*Extracted material*

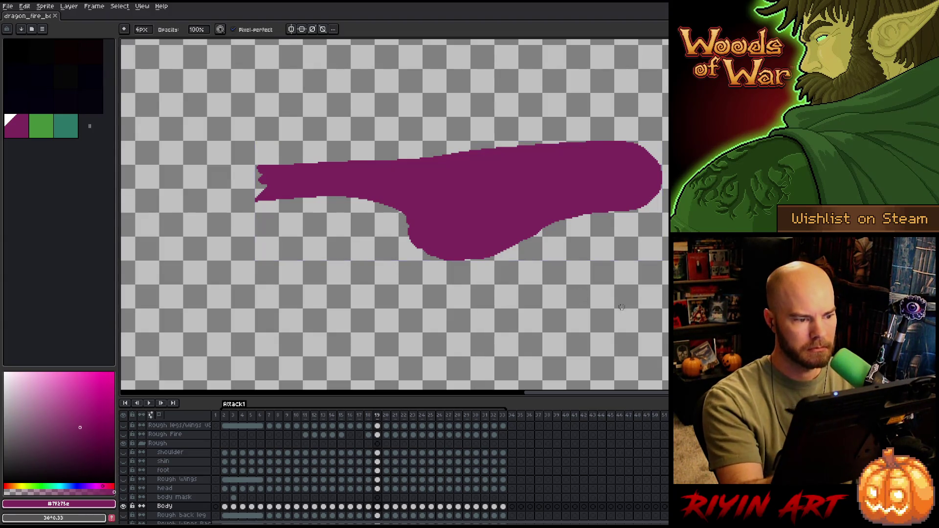
pyautogui.press('e')
pyautogui.moveTo(260, 170)
pyautogui.mouseDown()
pyautogui.moveTo(256, 194)
pyautogui.moveTo(262, 188)
pyautogui.mouseUp()
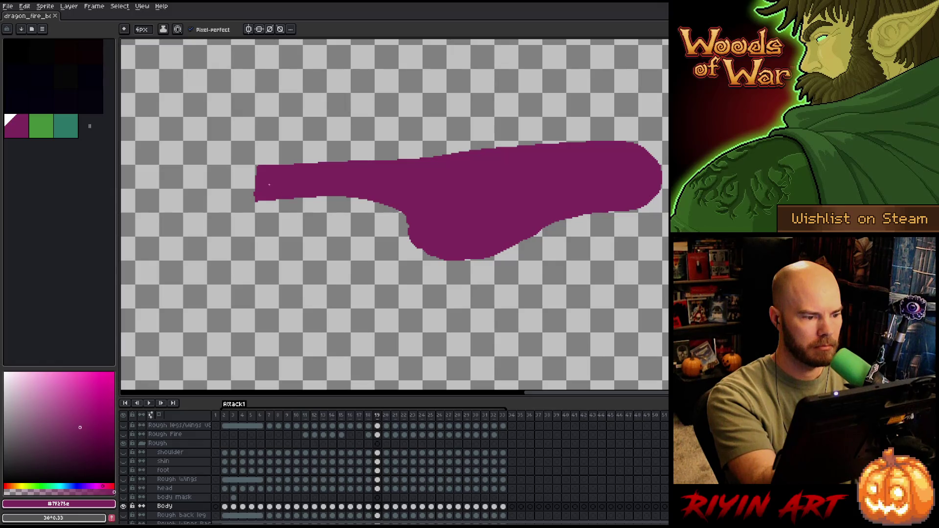
pyautogui.press('b')
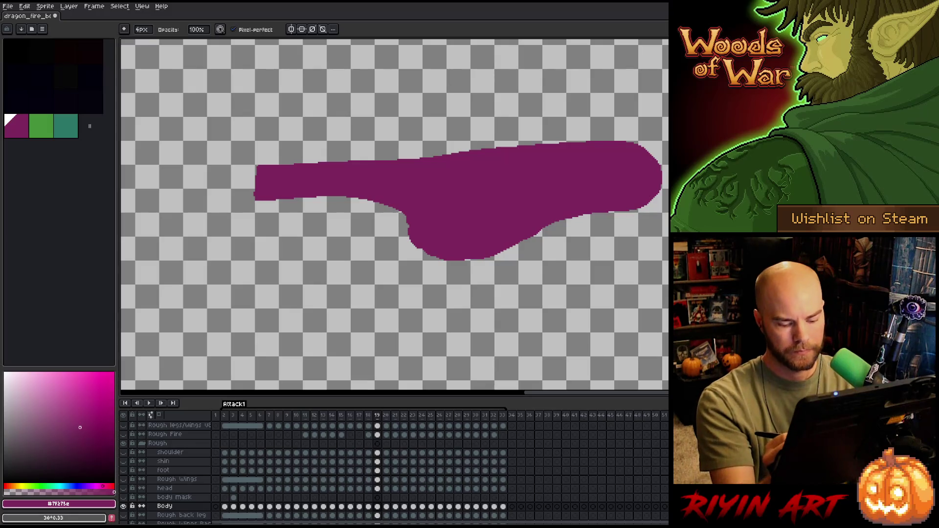
# Flip between frames 19 and 20 to check the body's left end
pyautogui.press('Left')
pyautogui.press('Right')
pyautogui.press('Right')
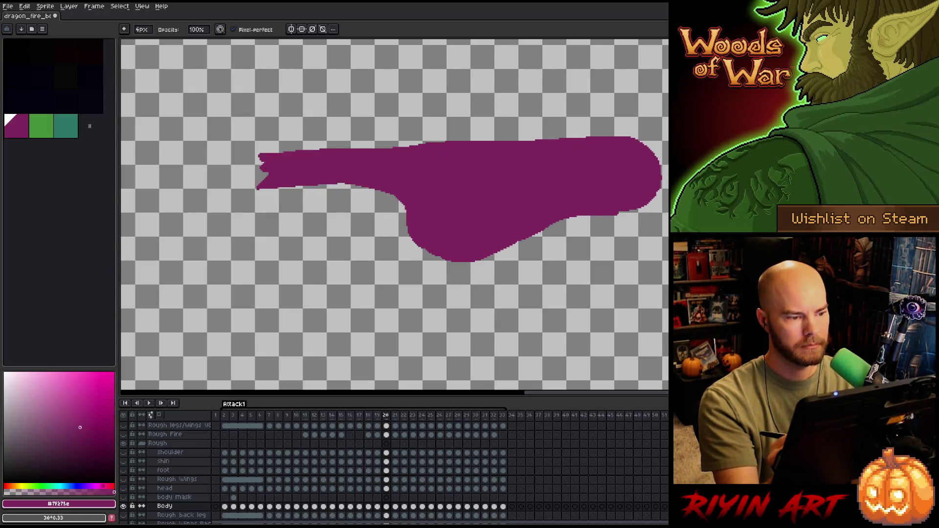
pyautogui.press('Left')
pyautogui.press('Right')
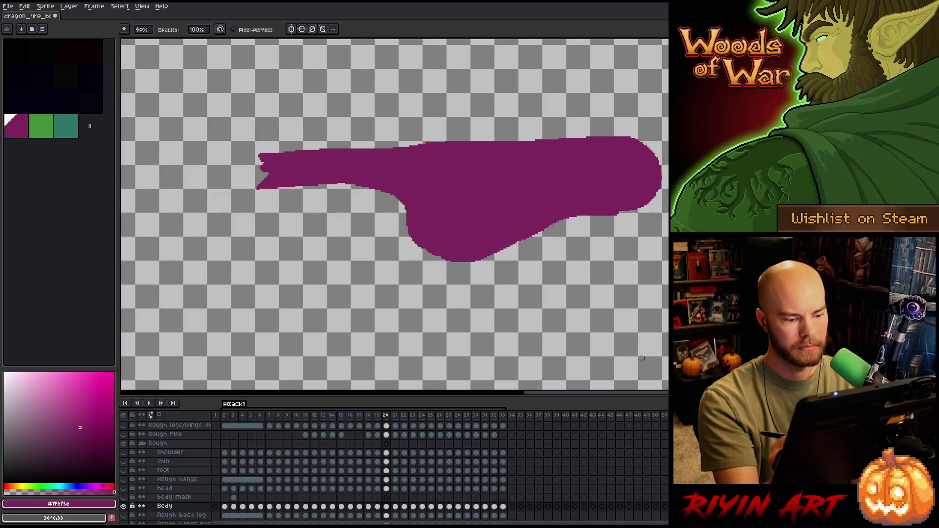
# Carry frame 19's body outline selection onto frame 20, shift the pixels, and compare the two frames
pyautogui.keyDown('ctrl'); pyautogui.click(379, 506); pyautogui.keyUp('ctrl')
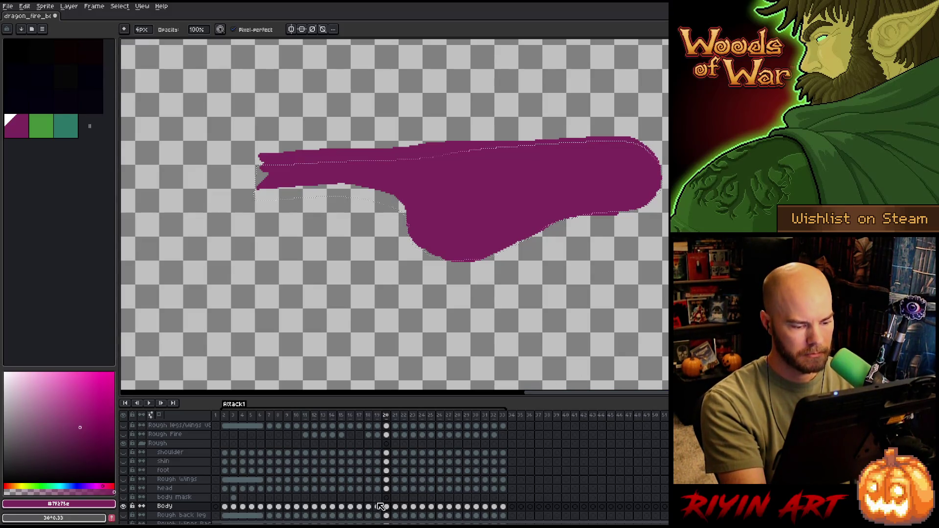
pyautogui.click(386, 506)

*What is needed*
Copy each entry exactly as written. Pictures do not belong in the copy.

*Result for this task*
pyautogui.press('e')
pyautogui.moveTo(260, 170)
pyautogui.mouseDown()
pyautogui.moveTo(256, 194)
pyautogui.moveTo(262, 188)
pyautogui.mouseUp()
pyautogui.press('b')
# Flip between frames 19 and 20 to check the body's left end
pyautogui.press('Left')
pyautogui.press('Right')
pyautogui.press('Right')
pyautogui.press('Left')
pyautogui.press('Right')
# Carry frame 19's body outline selection onto frame 20, shift the pixels, and compare the two frames
pyautogui.keyDown('ctrl'); pyautogui.click(379, 506); pyautogui.keyUp('ctrl')
pyautogui.click(386, 506)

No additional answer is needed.